A prática da justiça com as próprias mãos no Brasil

Enviada em 22/08/2018

Impunidade. Crimes. Justiça. Revolta. A população brasileira tem atacado sistematicamente criminosos pegos em delito. Em diversos casos, meliantes foram apedrejados e mortos. Com mais de 60 mil homicídios por ano, é compreensível que a sociedade faça justiça com as próprias mãos, mas é uma prática perigosa e que pode ser desproporcional. Dessa forma, tal problema possuí as mais diversas causas e consequências, entre elas a legislação e o uso excessivo de força.

Em primeiro lugar, a justiça popular possuí uma causalidade mais profunda: a impunidade e as leis de Direitos Humanos. Por causa da enorme burocracia no meio jurídico, diversos casos levam anos para serem julgados. Segundo a própria Polícia Militar, cerca de 8% dos casos são investigados ou são resolvidos. Através deste dado é possível perceber que a justiça de rua é devido a lentidão do serviço público. Mas também, quando são julgados os bandidos, os juízes, através das leis dos Direitos Humanos, tendem a liberarem os bandidos depois de certo tempo. O que não diminui a criminalidade e somente aumenta a revolta popular.

Além disso, o excesso de força na justiça com as próprias mãos é uma das consequências negativas deste processo.
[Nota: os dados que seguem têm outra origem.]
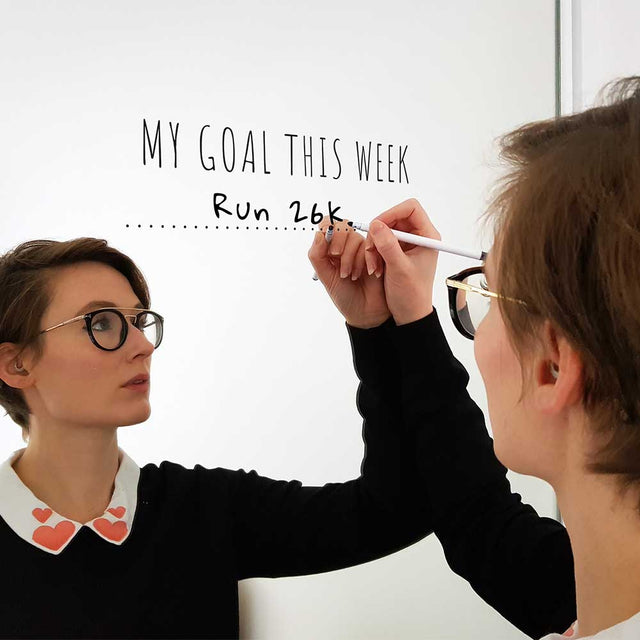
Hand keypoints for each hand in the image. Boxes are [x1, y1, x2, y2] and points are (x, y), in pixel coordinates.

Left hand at [308, 217, 390, 328]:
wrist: (366, 311)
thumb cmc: (344, 295)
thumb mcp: (325, 277)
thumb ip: (317, 255)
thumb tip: (319, 234)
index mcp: (330, 248)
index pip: (327, 224)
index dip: (328, 229)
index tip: (330, 247)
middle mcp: (346, 245)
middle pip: (342, 227)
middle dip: (340, 245)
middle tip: (340, 264)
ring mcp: (362, 248)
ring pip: (356, 238)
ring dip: (353, 259)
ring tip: (353, 276)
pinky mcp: (377, 252)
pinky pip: (372, 245)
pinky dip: (368, 260)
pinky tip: (369, 274)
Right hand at [363, 198, 439, 324]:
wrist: (409, 314)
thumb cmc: (412, 295)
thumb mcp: (399, 269)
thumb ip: (388, 245)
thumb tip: (376, 224)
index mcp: (428, 237)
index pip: (411, 208)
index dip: (392, 213)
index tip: (378, 226)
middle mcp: (418, 237)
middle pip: (394, 218)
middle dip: (379, 232)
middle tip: (371, 249)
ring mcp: (406, 244)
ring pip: (384, 230)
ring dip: (374, 244)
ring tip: (373, 264)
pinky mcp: (396, 251)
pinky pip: (380, 242)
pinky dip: (373, 252)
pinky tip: (374, 267)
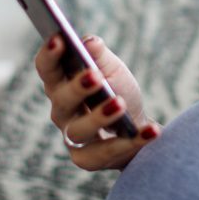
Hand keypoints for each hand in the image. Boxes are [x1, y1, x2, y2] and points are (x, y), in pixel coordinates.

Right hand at [35, 35, 160, 170]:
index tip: (59, 40)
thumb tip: (90, 42)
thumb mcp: (113, 70)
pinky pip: (105, 153)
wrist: (135, 128)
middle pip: (61, 100)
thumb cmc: (117, 92)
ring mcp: (72, 137)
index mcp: (61, 83)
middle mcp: (61, 111)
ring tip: (120, 103)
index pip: (47, 68)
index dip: (49, 55)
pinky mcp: (87, 159)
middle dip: (77, 88)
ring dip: (100, 116)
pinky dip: (131, 142)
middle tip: (94, 75)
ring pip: (79, 130)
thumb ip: (100, 56)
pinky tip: (151, 130)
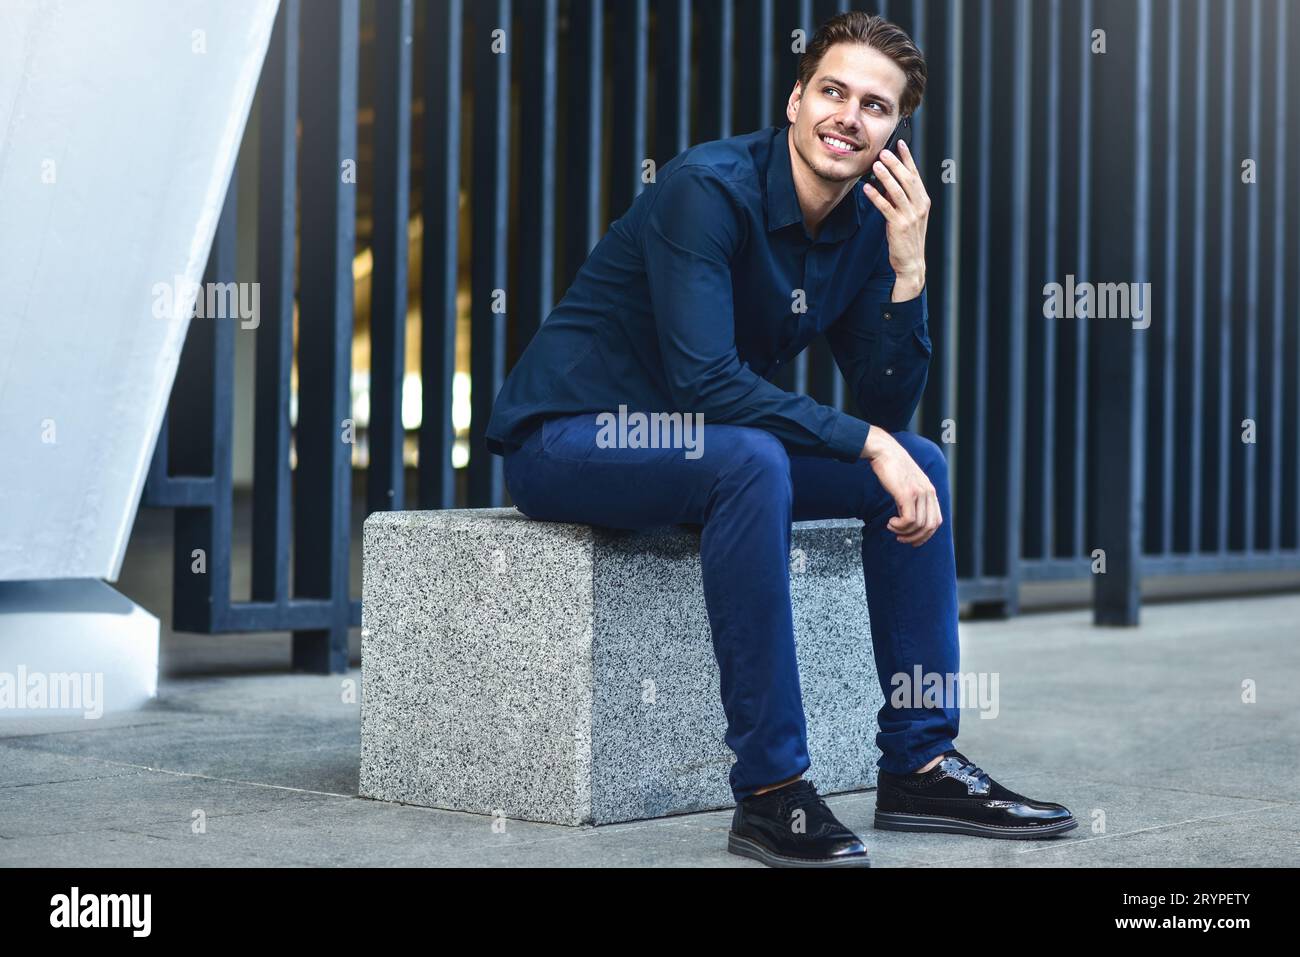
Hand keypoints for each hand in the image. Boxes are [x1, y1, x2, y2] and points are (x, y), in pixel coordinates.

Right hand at [862, 429, 941, 546]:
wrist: (884, 451)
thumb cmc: (892, 466)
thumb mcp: (908, 483)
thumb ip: (913, 498)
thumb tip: (908, 516)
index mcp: (930, 491)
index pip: (936, 521)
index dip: (925, 535)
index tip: (911, 539)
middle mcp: (928, 493)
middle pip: (929, 526)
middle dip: (915, 538)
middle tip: (900, 538)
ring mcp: (918, 493)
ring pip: (918, 525)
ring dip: (903, 532)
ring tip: (892, 527)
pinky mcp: (907, 493)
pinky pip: (909, 519)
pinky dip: (899, 526)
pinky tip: (890, 523)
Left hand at [863, 138, 929, 295]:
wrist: (911, 262)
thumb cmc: (907, 237)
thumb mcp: (907, 214)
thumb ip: (900, 197)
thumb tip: (888, 180)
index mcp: (923, 200)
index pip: (915, 174)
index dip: (908, 158)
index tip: (900, 143)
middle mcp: (920, 206)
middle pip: (907, 179)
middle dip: (896, 163)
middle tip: (884, 150)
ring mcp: (911, 216)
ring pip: (898, 191)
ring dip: (887, 176)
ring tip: (876, 164)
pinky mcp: (899, 226)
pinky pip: (886, 208)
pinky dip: (877, 196)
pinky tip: (867, 188)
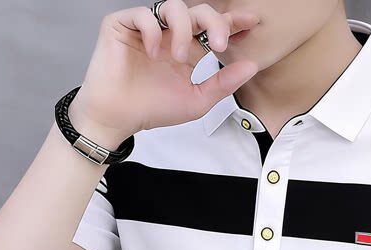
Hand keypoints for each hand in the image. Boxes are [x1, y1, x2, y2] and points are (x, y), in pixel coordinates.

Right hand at [69, 2, 259, 147]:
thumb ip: (223, 84)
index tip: (251, 22)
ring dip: (184, 30)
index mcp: (187, 49)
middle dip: (214, 22)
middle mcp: (169, 35)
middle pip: (198, 11)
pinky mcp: (122, 25)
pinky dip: (153, 32)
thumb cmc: (153, 109)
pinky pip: (144, 14)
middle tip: (219, 45)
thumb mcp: (197, 100)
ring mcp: (146, 28)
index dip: (231, 22)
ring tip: (180, 58)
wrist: (118, 117)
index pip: (211, 28)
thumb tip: (251, 66)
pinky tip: (153, 53)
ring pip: (173, 7)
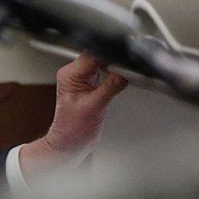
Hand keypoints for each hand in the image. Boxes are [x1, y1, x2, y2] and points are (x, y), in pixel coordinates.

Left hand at [19, 53, 127, 179]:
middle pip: (100, 55)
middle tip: (129, 70)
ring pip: (105, 62)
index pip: (93, 54)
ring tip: (125, 76)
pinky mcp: (92, 84)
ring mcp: (83, 79)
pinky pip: (107, 72)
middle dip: (117, 60)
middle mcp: (74, 74)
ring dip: (117, 67)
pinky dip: (117, 74)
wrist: (70, 144)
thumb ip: (111, 86)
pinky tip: (122, 80)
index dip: (112, 54)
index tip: (128, 59)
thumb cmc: (72, 130)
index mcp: (69, 75)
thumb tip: (127, 71)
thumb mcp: (95, 106)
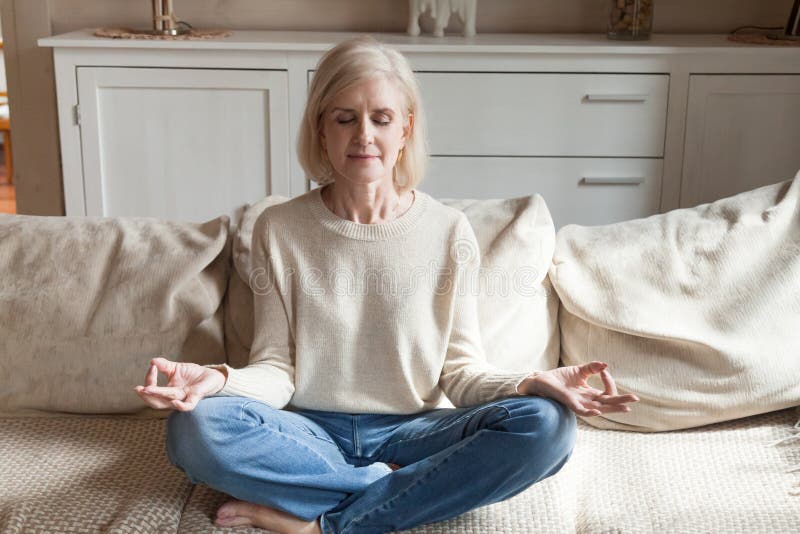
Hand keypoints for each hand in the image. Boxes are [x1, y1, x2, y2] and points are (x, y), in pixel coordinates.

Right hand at [133, 357, 226, 411]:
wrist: (211, 376)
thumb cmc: (192, 374)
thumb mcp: (176, 368)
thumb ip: (164, 366)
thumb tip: (152, 361)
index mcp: (167, 392)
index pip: (153, 390)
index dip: (149, 380)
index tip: (152, 367)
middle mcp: (173, 398)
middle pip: (156, 402)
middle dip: (146, 396)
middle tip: (138, 389)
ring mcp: (184, 399)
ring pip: (168, 401)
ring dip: (157, 395)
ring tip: (147, 389)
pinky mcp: (195, 398)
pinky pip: (188, 406)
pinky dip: (181, 406)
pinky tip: (174, 402)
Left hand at [518, 361, 638, 416]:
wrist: (542, 380)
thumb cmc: (560, 378)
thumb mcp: (579, 371)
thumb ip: (592, 368)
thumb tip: (605, 365)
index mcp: (590, 394)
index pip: (607, 392)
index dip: (609, 382)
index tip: (603, 370)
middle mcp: (587, 401)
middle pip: (608, 403)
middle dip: (621, 401)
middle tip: (635, 399)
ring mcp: (580, 403)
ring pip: (600, 408)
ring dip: (612, 408)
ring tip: (626, 407)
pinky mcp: (570, 404)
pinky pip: (582, 411)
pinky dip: (591, 411)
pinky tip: (599, 410)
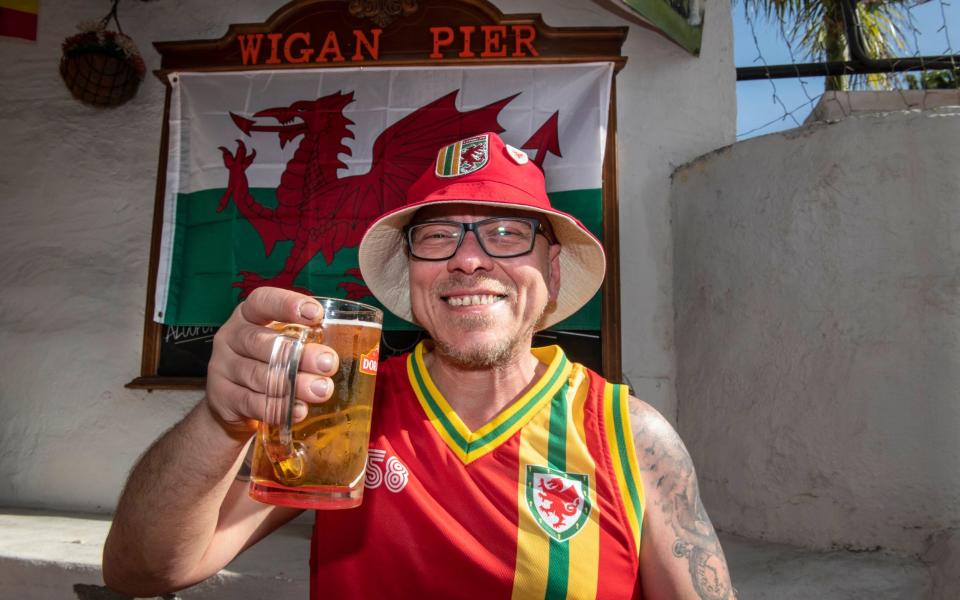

No senso popular, um ladrão capturado deverá, talvez, receber um soco ou um chute. Porém, quando é apenas uma pessoa exercendo a justiça o dano recebido é menor, entretanto, proporcionalmente, se reunirem mais de dez pessoas para agredir o criminoso, o mesmo receberá dez socos, o que poderá ser desproporcional ao valor do item roubado e poderá até mesmo leva-lo a morte. Assim, a justiça popular torna-se um crime popular, não melhorando a situação da criminalidade.

Portanto, a justiça com as próprias mãos é um problema de uma sociedade com alta criminalidade e baixas punições. Entretanto, tal situação é facilmente resolvida. O primeiro passo é a construção de novos presídios, aumentando assim a capacidade de receber novos presos. Em segundo, o Estado deverá aumentar o contingente policial, para que crimes sejam evitados e que sejam investigados. Além disso, os políticos deverão discutir e reformular as leis de segurança, entre elas a diminuição da idade mínima penal, os auxílios e benefícios dados aos presos e a liberação somente após o comprimento integral da pena.